Por último, uma observação sobre a Sociedade de hoje que vive talvez a situação paradoxal de parecer mais rica em bens materiais do que alguma vez o foi e, ao mesmo tempo, permanece tão dividida, conflitual e insatisfeita como em outras eras. As Religiões têm talvez o seu quinhão de responsabilidade nisto: imaginadas para gerar o Bem entre os indivíduos, têm contudo muitas vezes desencadeado ódios terríveis entre os povos. Os Estados, frequentemente alterados ao longo da história através de guerras e manobras de poder, contribuem para a distribuição de alguma justiça e bem-estar entre as suas populações, mas continuam a relacionar-se dificilmente entre si, como que guiados sempre por uma vontade de supremacia, em vez de uma maior cooperação e entreajuda. A Informação está hoje ao alcance de todos com as suas fantásticas potencialidades; aí vocês dominam melhor que nós, adultos, e podem ensinar-nos (ou, melhor: confrontar a vossa imaginação com a nossa experiência). A Economia é o mecanismo, hoje universal, que nos permite aspirar a um padrão de vida material confortável e assegurar uma melhor previsão para o futuro das nossas vidas pessoais. Porém, não tem superado por si só a enorme desigualdade na posse de bens existente entre ricos, pobres e remediados, seja entre países ou no interior de cada um deles. E em certos aspectos tem tido uma acção muito negativa sobre o ambiente natural, pelas poluições, urbanização excessiva e desperdícios nocivos com efeitos de longo prazo. Finalmente, resta a Ciência como suporte e motor de novas melhorias e utilidades para o conjunto das populações terrestres. Mas, como todas as outras, trata-se de uma actividade humana e assim sujeita aos seus melhores ou piores critérios, às possibilidades económicas e às decisões dos que detêm algum poder na Sociedade.

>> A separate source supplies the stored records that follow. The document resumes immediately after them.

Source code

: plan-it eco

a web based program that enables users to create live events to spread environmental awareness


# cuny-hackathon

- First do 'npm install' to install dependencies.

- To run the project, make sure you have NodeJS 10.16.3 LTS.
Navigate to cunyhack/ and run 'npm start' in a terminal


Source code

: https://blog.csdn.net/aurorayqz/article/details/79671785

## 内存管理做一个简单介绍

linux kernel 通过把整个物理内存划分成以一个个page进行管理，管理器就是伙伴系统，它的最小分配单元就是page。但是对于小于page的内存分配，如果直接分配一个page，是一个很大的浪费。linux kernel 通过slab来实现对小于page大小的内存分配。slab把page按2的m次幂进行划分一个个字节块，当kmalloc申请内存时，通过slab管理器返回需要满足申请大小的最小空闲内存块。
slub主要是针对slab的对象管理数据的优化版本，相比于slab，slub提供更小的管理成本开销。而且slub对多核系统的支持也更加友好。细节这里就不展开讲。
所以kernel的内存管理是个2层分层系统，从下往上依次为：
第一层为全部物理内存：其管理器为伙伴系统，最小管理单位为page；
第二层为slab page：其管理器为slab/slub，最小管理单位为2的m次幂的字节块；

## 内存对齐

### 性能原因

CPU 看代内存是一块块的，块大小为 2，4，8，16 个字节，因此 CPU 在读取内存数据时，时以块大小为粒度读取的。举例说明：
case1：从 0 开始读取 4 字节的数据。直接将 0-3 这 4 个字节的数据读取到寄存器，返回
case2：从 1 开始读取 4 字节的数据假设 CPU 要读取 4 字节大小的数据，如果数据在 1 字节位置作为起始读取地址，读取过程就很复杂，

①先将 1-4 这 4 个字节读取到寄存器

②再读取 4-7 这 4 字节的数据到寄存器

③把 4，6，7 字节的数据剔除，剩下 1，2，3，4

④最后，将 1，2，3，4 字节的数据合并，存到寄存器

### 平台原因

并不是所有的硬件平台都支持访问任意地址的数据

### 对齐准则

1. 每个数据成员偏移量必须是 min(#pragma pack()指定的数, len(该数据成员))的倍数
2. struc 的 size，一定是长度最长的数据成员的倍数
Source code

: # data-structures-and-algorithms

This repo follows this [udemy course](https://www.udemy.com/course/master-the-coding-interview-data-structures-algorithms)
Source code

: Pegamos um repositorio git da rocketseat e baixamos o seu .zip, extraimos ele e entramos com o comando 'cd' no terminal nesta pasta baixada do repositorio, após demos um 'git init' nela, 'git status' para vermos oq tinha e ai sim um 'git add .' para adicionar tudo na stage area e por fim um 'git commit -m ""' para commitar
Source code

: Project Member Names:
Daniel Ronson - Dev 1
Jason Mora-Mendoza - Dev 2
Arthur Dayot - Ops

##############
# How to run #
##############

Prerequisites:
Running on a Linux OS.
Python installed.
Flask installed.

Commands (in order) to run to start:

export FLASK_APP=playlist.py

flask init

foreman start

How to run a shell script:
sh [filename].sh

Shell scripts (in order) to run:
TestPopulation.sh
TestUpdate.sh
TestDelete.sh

Por tudo isto, cada ser humano – e, em particular, cada jovem deste início do século XXI – deve reclamar o direito de contribuir com a sua opinião, a sua inteligência e o seu trabalho para a construção de uma cidadania nacional e universal que, sempre em liberdade, dê melhores esperanças aos viventes actuais e aos que hão-de vir. Numa Terra mais sã, equilibrada, justa e segura. Cada um de nós é apenas como uma gota de água; mas de muitas gotas de água se forma um oceano.
JF / 21.Março.2015 – Primeira dia da Primavera
(Este texto é dedicado aos meus netos. Agradeço à Maria Luís, à Raquel, à Luísa, à Tuta, ao Víctor, à Isabel, à Teresa e à Margarida as observações que fizeram a uma versão inicial deste texto; e a esta última também a ajuda dada à sua difusão.)